Si je pouvais revenir à ce point avec les compétences de communication que j’ai maintenant, je poserais à Nichola une série de questions typiques d’une session de percée en PNL ; ce qui dans sa vie a une barrière similaire à celle de l’éléphant. Je voudrais également demander en quoi cet obstacle est un problème. Depuis combien de temps est-ce un problème ? Quand ce problème a-t-il commencé, et le fait-elle maintenant ? Qui lui a appris que c’était OK d’avoir ce problème ? Dans quel but ou intention cette croyance est-elle justifiée ? Je répéterais ces questions jusqu’à ce que nous découvrions ensemble quelle était la cause profonde de cette croyance.

Ensuite, j’utiliserais une technique appelée destructeur de décision en demandant à Nichola si c’est tout ce qu’elle pense qu’elle est ? N’es-tu pas plus que ça ? Sinon, comment êtes-vous plus que cela, et comment encore. Je confirmerais qu’elle est plus que cela, et être sûr en lui demandant qu’elle le sait aussi. Enfin, je lui demanderais comment elle croit maintenant, qu’elle est vraiment plus qu’un éléphant et de briser la chaîne qu’elle est évidemment capable de faire physiquement, et de le faire mentalement. Comment il n’y a rien à échapper, seulement soi-même.

Les constructions sociales et sociétales sont des étiquettes qui piègent nos croyances en nous limitant à ce que nous voulons vraiment faire. J’ai décidé de ne pas être un éléphant et de persévérer avec les questions ci-dessus chaque fois que je sens la chaîne autour de ma cheville jusqu’à ce que je la brise avec mon attitude mentale. Si je peux le faire, Nichola peut le faire. Elle l’a déjà fait. Alors pouvez-vous, n’est-ce pas?

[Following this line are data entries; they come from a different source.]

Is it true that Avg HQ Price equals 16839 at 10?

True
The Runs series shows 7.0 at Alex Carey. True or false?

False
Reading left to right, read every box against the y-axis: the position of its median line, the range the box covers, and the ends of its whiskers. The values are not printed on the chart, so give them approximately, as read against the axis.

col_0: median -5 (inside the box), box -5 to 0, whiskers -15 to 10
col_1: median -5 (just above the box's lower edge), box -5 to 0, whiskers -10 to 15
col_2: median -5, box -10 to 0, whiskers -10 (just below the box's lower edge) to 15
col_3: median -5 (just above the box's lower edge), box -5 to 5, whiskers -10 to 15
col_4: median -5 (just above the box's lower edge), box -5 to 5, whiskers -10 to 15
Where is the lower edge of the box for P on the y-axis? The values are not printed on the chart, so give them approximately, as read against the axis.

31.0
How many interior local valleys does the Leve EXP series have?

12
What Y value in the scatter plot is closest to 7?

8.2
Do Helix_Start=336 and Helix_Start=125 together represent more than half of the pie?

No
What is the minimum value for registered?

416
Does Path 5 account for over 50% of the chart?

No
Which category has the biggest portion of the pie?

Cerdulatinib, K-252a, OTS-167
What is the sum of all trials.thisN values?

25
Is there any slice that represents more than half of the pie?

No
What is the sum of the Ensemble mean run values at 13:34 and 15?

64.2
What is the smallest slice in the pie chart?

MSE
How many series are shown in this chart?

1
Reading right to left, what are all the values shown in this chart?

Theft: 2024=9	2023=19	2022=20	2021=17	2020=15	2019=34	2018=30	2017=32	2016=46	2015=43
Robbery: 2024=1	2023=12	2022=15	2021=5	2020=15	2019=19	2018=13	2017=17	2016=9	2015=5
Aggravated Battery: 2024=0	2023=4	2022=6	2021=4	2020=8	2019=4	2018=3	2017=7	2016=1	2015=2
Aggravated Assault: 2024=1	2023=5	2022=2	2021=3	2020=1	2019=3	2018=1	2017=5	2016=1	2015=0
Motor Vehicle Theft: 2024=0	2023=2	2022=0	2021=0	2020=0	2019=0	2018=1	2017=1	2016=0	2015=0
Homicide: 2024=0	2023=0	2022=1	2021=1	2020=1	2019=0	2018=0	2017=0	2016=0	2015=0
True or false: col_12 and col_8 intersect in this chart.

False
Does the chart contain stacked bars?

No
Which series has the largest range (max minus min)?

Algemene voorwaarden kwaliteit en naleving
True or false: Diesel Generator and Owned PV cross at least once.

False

Lorsque nous sommes montés à bord de notre avion pour le Canada, Nichola et moi avons convenu que la Thaïlande était un lieu mystique qui a changé nos deux perspectives, changé notre façon de penser, nos croyances et nos comportements. Nous sommes arrivés sans plan et, curieusement, nous sommes rentrés chez nous sans plan aussi. Au fur et à mesure que nous éliminions nos croyances limitantes et supprimions les barrières, nous avions la possibilité d’en formuler de nouvelles, améliorées et passionnantes. Cela nous a libérés pour exceller sur nos chemins de vie. N’est-ce pas ce à quoi nous aspirons tous ? Commencez maintenant.